I laughed politely. "It means 'friend,' I explained to her. "Most of my friends are black, so I borrow their colloquialisms from time to time out of habit."
She looked down at her coffee and took a drag from her cigarette, not saying anything.
"What?" I asked her.
"Well...I'm a racist."
At first I thought she was making a bad joke, or poorly using sarcasm. I furrowed my brow.
"For real?"
"Yeah. Well, I didn't used to be until I moved to Jackson. I got along just fine with black people in New York and Virginia. But now, it's like I just want to order a pizza over the phone, and I can't even understand what they're saying. They're so uneducated, and ignorant.
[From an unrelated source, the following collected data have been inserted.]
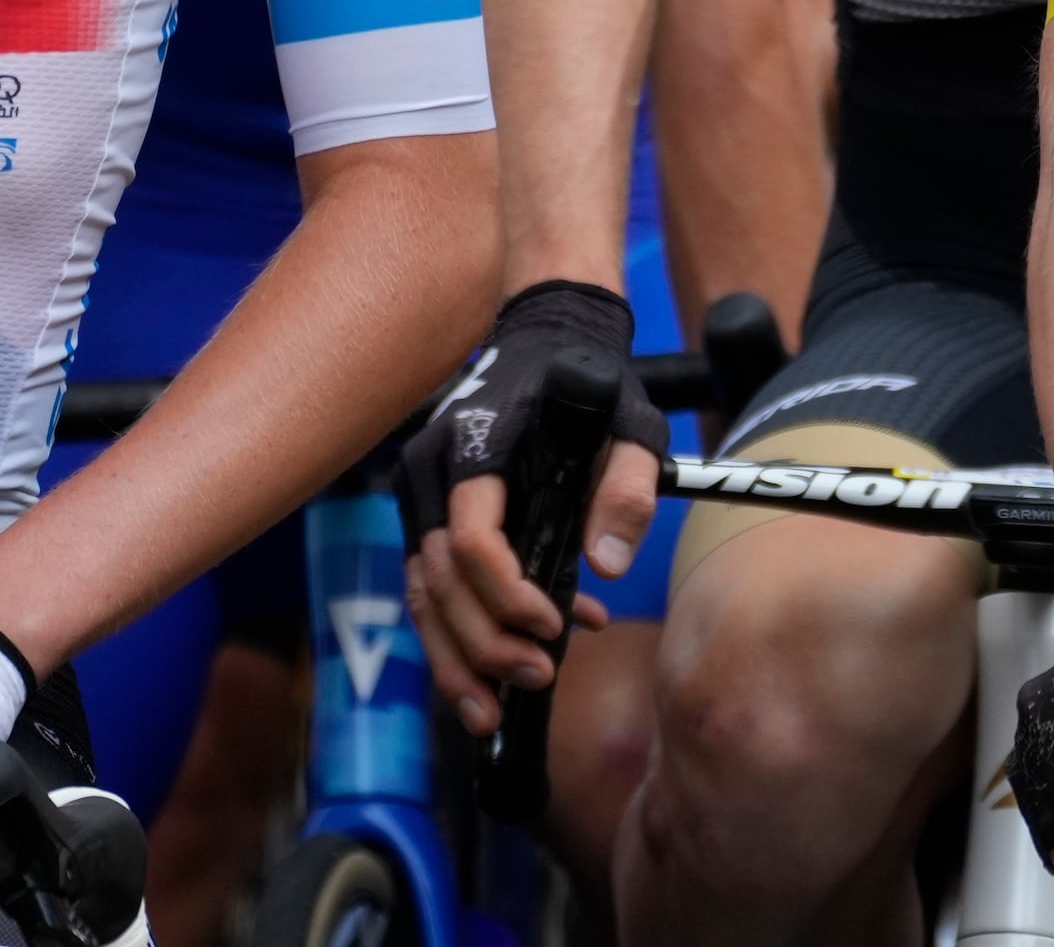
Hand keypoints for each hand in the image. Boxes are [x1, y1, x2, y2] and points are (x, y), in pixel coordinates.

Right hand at [397, 280, 664, 732]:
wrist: (548, 336)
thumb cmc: (593, 384)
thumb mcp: (632, 425)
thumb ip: (626, 490)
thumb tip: (605, 568)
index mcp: (477, 444)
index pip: (471, 538)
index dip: (506, 594)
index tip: (553, 627)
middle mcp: (432, 471)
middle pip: (437, 578)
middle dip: (481, 643)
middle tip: (535, 680)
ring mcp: (421, 493)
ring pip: (420, 591)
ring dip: (452, 658)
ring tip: (489, 717)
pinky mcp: (429, 513)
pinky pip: (429, 584)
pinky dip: (457, 634)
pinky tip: (498, 672)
They just make me uncomfortable." She said, matter-of-factly.
I was so stunned by the ugliness of what she just said, and how she felt so comfortable saying it out loud in this town, in the year 2011, to someone she had just met ten minutes ago. I was amazed at someone so open about their racism, even decades after Rosa Parks, Martin Luther King, Medgar Evers, Malcolm X and countless others fought, protested, experienced persecution and brutality just so they could eat at the same restaurants and use the same bathrooms as white people.
After that remark, she wasn't beautiful anymore; she was repulsive. A cold feeling set in my gut. My heart hurt. I was suddenly aware of how chilly it was outside, and how much her cigarette smoke was stinging my nostrils and crawling down my nasal passages into my lungs as I breathed in. It actually made me physically ill to be around her. So I stood up and put on my coat.
"Where are you going?" She asked. "I haven't even told you where my place is yet."
"Sorry, but I'm not going to live with you," I said. "I don't have anything else to say to you."
As I walked away, I noticed she was looking down at the table, her cigarette still in her fingers. Her hand was quivering. I hope she was ashamed about what she had just said.
"Best of luck finding a roommate," I yelled back to her as I climbed into my car. She looked up at me, the surprise in her face still as fresh as it had been a moment ago. "And hey, open your mind a little bit."
With that, I pulled out and drove away. Looking at her in my rearview mirror, I noticed she was still looking down into her coffee with a stunned expression. I don't think she even noticed her cigarette was shedding ashes on the table.
I learned something today.
I learned that you can still be a world-traveling, college-educated, tri-lingual, entreprenurial, multi-faceted human being and still be just as clueless as the village idiot. I learned you can have a classy and beautiful appearance while harboring an ugly, hardened heart on the inside. I learned that someone can have a big brain filled with information and knowledge while keeping it closed off and unused. It doesn't matter who you are, where you came from, or what year it is- racism is still very much alive and prevalent. And we still need to come down on it as hard as we can whenever we encounter it, even if it's a family member, an elder, or a physically attractive well-traveled young woman.
I really do wish her the best of luck finding a new roommate. And I hope the only person she can find to live with her is a patient black woman willing to teach her to open her mind and set aside her prejudices.